練習問題 —
1 – 胡椒についての文章によると、胡椒の原産地はどこですか。
2 – 胡椒についての文章のうち、「胡椒は、料理には欠かせない定」から「は、年々増加傾向にあります。」までを、その語句も含めて書き直してください。その際、「ブラジル」を「スリランカ」に差し替えること。
:: 本文抜粋
野菜ソムリエプロ・カレーマイスター・食養生士・料理研究家・調味料研究家・調理師 食と健康と美をテーマに、講師・講演・セミナー・料理レシピ・調味料紹介や批評、開発・コラムの執筆などを手がけ、テレビ・雑誌の出演多数、著書も多い。生活習慣病などの生活や食事アドバイスもしている。

「胡椒(こしょう)」といえば、どの家庭にも必ずといっていいほど置いてあるポピュラーなスパイスです。世界各国で最も多く使用されている香辛料であり、様々な料理に幅広く使われています。同じ料理に3度(下ごしらえ、調理の段階、食卓)使う、といわれるほどです。まさに、胡椒は「スパイスの王様」と呼ばれるにふさわしいスパイスです。

胡椒は、料理には欠かせない定番の味付けです。ひと昔前まではテーブルコショウくらいしかありませんでしたが、ブラックペッパーやホワイトペッパー、あらびきコショウやホールなどが定着しました。ここ数年は、生胡椒と呼ばれるものも登場しています。

どんな魅力があり、どう料理に使えば良いのでしょうか。今回は胡椒について解説します。

1.胡椒とは

原産地はインド南西マラバル地方で、食べられている部位は果実です。現在ではインド・ベトナム・ブラジル・インドネシア・エチオピアなどの熱帯地域で栽培されています。世界の胡椒生産量は、年々増加傾向にあります。

胡椒は、高さ5〜9mに成長するつる性の植物です。白い小さな花を咲かせ、その後、房状に果実(ひと房あたり、50〜60個)を付けます。産地により、香りと辛さに特徴があります。あらゆる食品の香り付け、辛味付けに使え、食卓に欠かせない調味料です

2.胡椒の種類

胡椒は、実の収穫時期と製法により、ブラックペッパー、ホワイトペッパー、グリーンペッパーなど、いくつかの種類に大別できます。

2-1.ブラックペッパー(黒胡椒)

ブラックペッパーは、胡椒の実が熟す前の未熟果(緑色)を摘み取り、天日に果皮ごと乾燥させたもの

ワイルドな香りと強い辛味が特徴です。幅広い料理に活躍しますが、ビーフステーキやカルボナーラなどの味の濃い料理や香りの強い素材と良く合います。また、白身魚や鶏肉などの淡白な味わいの料理に使えば、アクセントになります。ホールをそのまま油に入れて、調理のスタータースパイスとしても使われています。

2-2.ホワイトペッパー(白胡椒)
::::
:: 記録データ
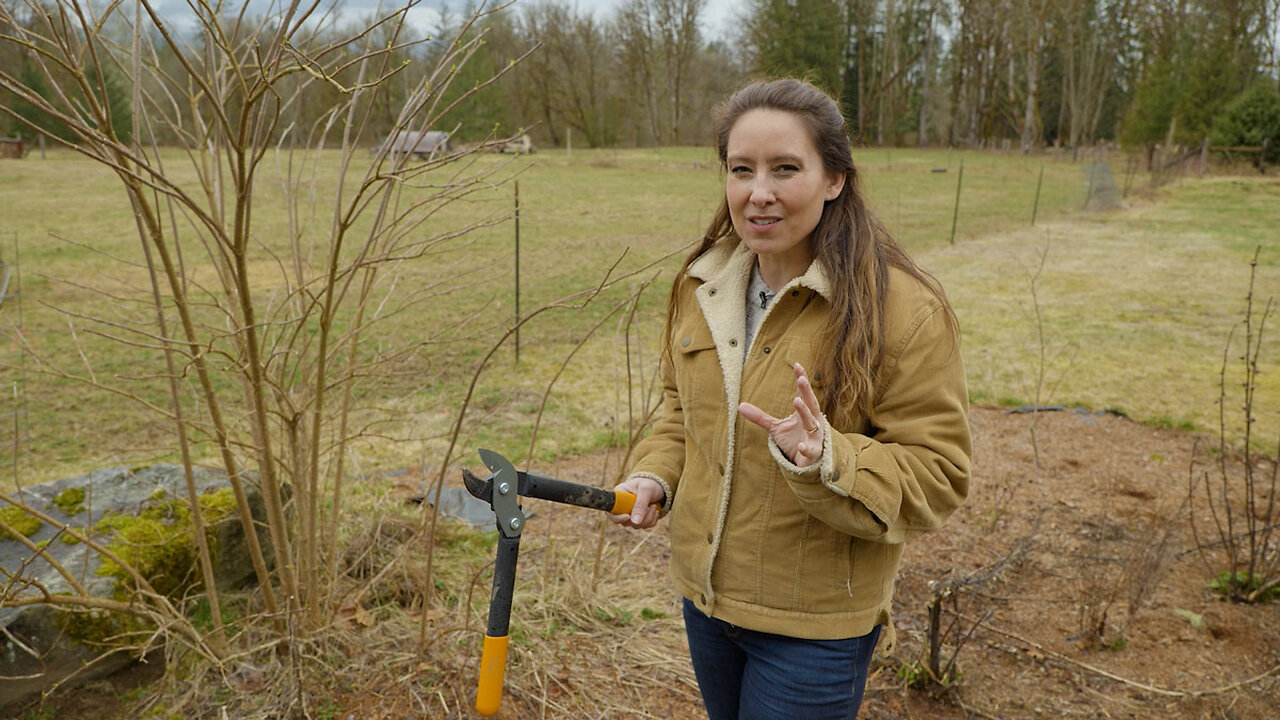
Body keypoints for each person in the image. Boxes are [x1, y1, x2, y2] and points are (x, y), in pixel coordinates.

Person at [609, 77, 972, 720]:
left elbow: (938, 474)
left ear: (834, 178)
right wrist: (652, 475)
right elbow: (679, 410)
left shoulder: (903, 311)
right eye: (741, 169)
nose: (759, 193)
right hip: (706, 601)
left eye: (785, 169)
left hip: (815, 629)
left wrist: (826, 456)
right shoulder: (705, 286)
::::
解答 —
1 – インド南西マラバル地方です。

2 –
胡椒は、料理には欠かせない定番の味付けです。ひと昔前まではテーブルコショウくらいしかありませんでしたが、ブラックペッパーやホワイトペッパー、あらびきコショウやホールなどが定着しました。ここ数年は、生胡椒と呼ばれるものも登場しています。

どんな魅力があり、どう料理に使えば良いのでしょうか。今回は胡椒について解説します。

1.胡椒とは

原産地はインド南西マラバル地方で、食べられている部位は果実です。現在ではインド・ベトナム・スリランカ・インドネシア・エチオピアなどの熱帯地域で栽培されています。世界の胡椒生産量は、年々増加傾向にあります。